Kenaikan harga komoditas tersebut hampir merata di seluruh wilayah Indonesia. Kondisi tersebut ditepis oleh Ketua Umum Asosiasi Pengusaha Ritel Indonesia (Aprindo), Roy N Mandey. Dia menyebut ada dua faktor pemicu kenaikan harga gula pasir, yakni penurunan produksi gula pasir pada 2019 dan masa panen yang lebih lambat dari perkiraan semula.
Penurunan produksi gula pasir pada tahun lalu telah menyeret harga sesuai mekanisme pasar. Pihak Aprindo mengklaim penurunan produksi gula pasir pada 2019 mencapai sekitar 15% hingga 20%.
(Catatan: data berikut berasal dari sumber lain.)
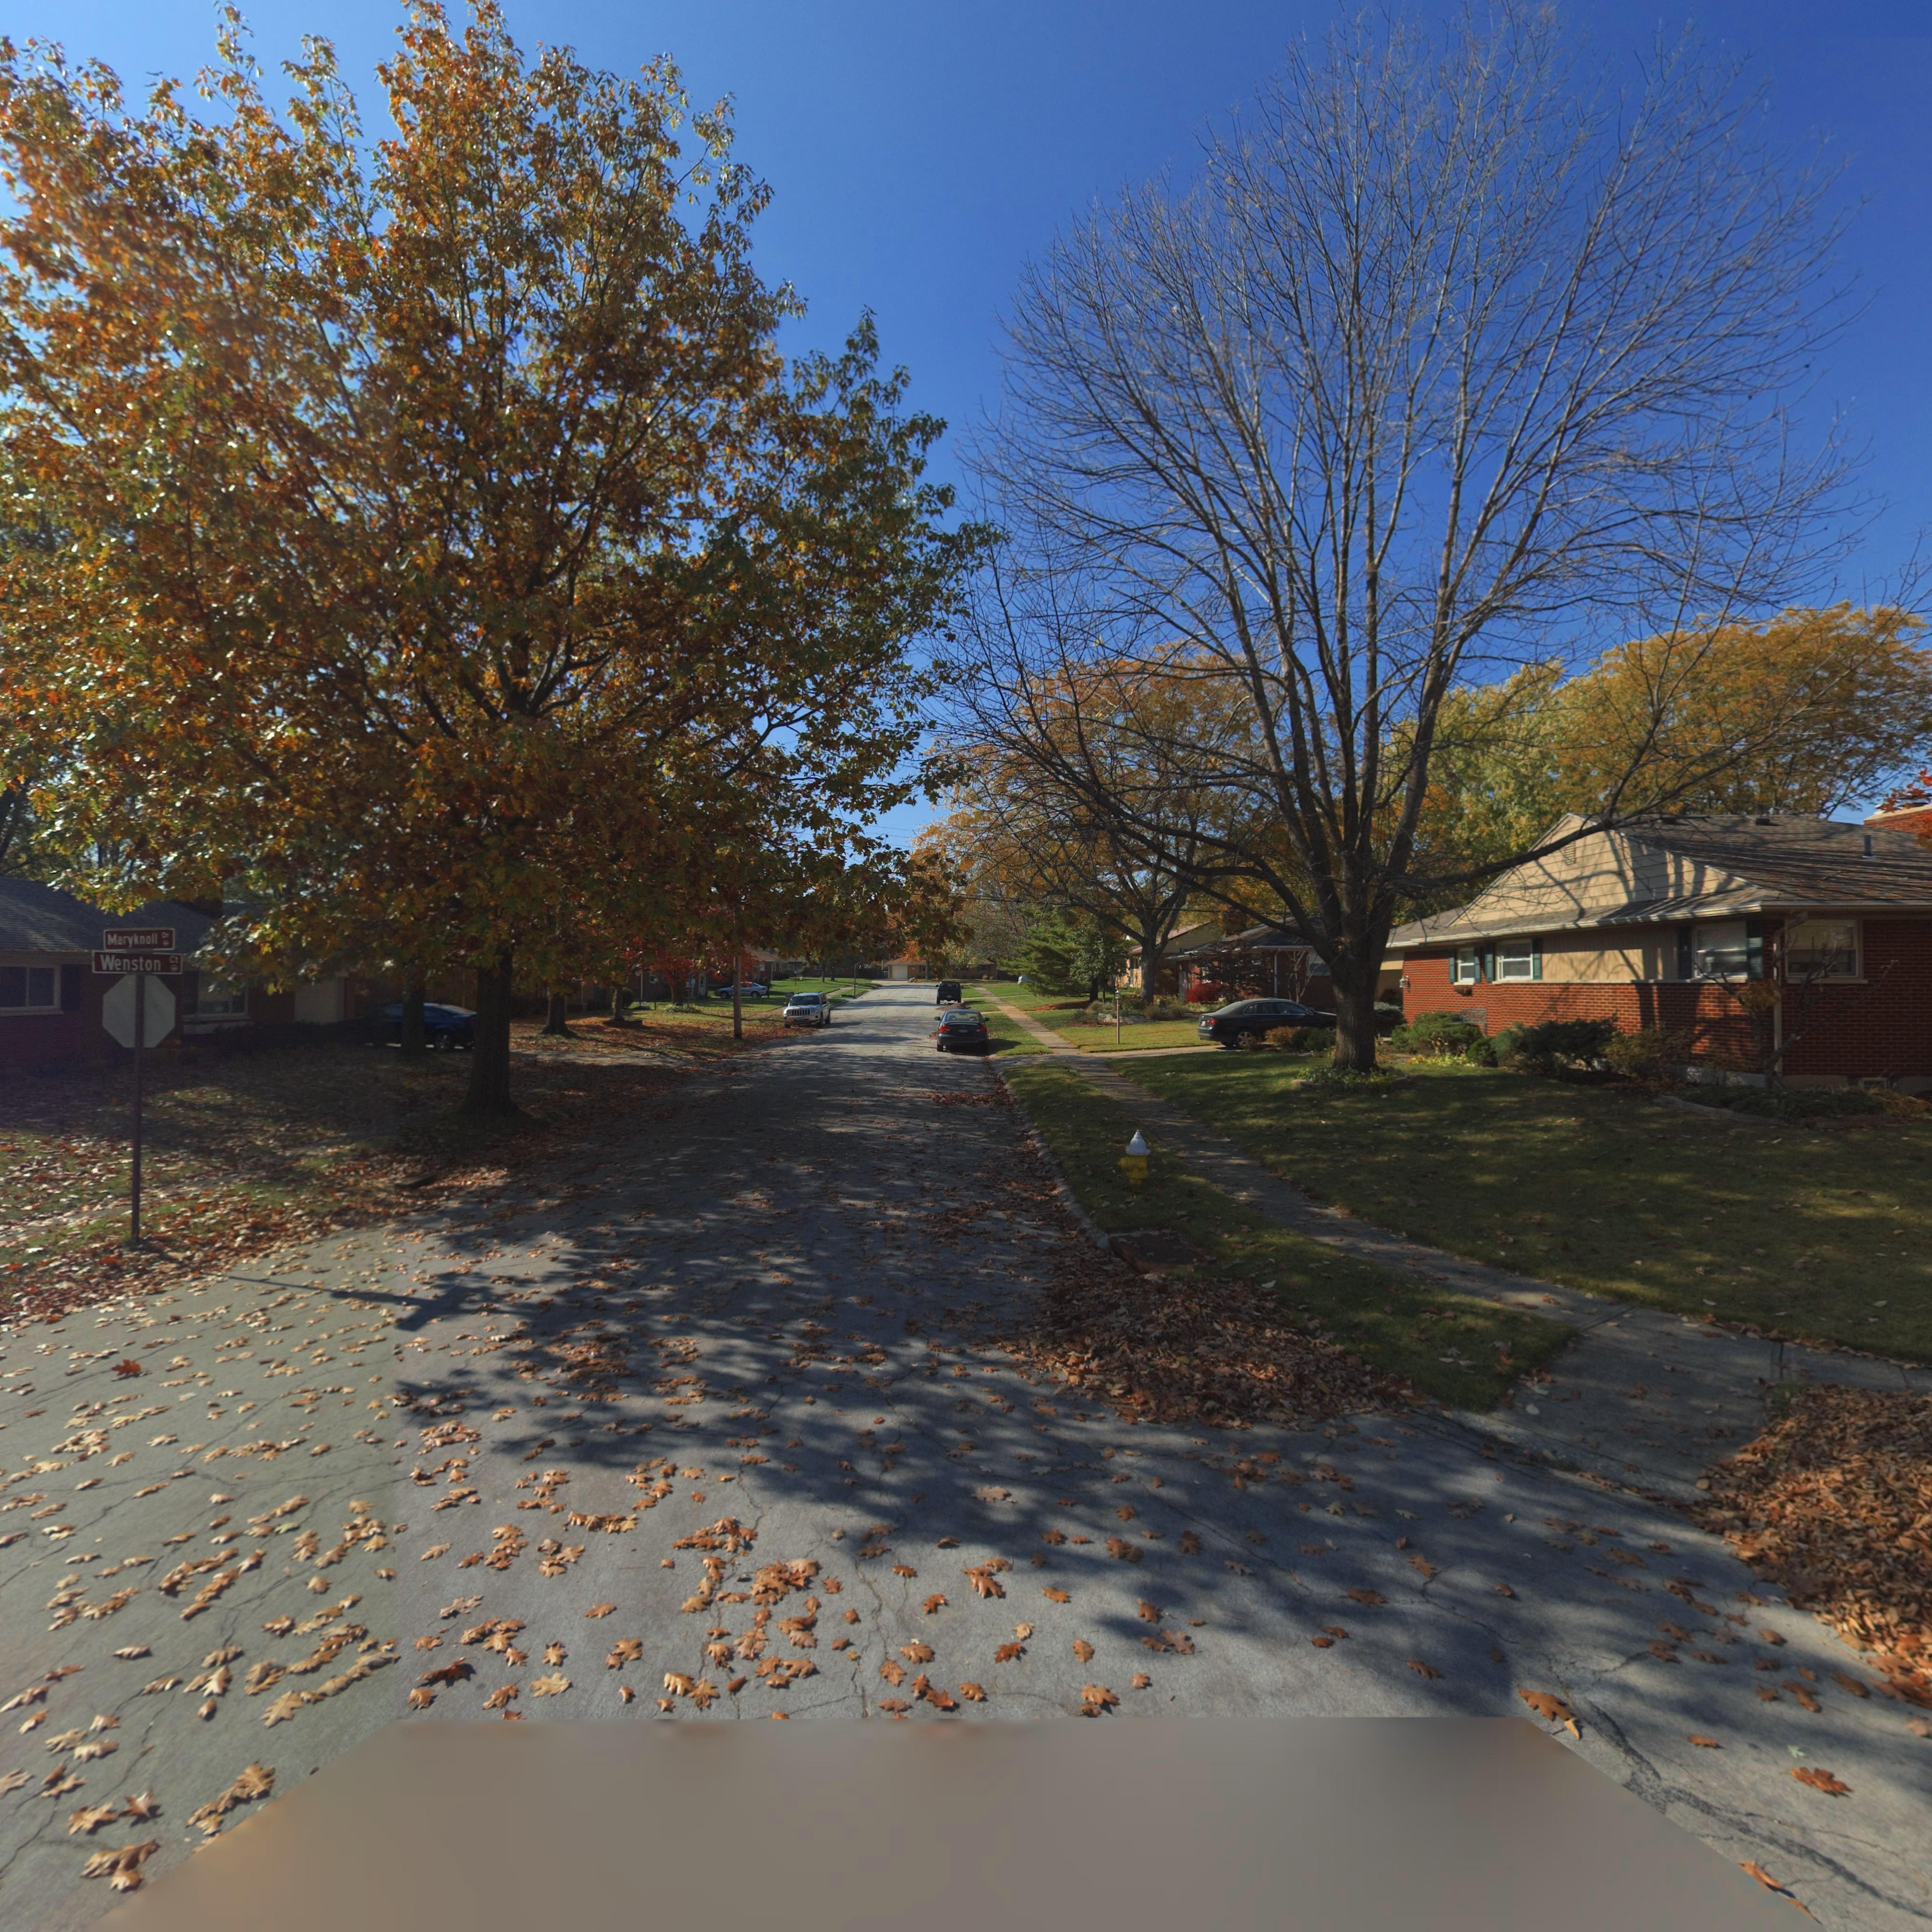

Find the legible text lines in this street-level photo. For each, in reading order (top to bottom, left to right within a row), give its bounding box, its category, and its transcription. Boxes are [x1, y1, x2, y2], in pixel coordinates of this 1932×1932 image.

[106, 932, 170, 948] StreetName: Maryknoll Dr
[99, 954, 179, 972] StreetName: Wenston Ct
Dengan demikian, cadangan stok untuk mengisi stok 2020 tidak berlanjut. Walau demikian, pihak Aprindo meyakini ketersediaan gula bakal kembali normal menjelang bulan Ramadan, menyusul kebijakan pemerintah yang telah menerbitkan persetujuan impor bahan pangan, termasuk gula pasir.
Selain itu, kebijakan terbaru dari Kementerian Perdagangan (Kemendag) adalah penerbitan Peraturan Menteri Perdagangan (Permendag) Nomor 14 Tahun 2020 tentang Ketentuan Impor Gula. Permendag baru yang menggugurkan Permendag Nomor 117 Tahun 2015, menyalakan lampu hijau bagi pihak swasta untuk ikut serta mengimpor gula mendampingi Badan Usaha Milik Negara (BUMN), dengan misi turut serta menstabilisasi hara gula pasir di tingkat konsumen.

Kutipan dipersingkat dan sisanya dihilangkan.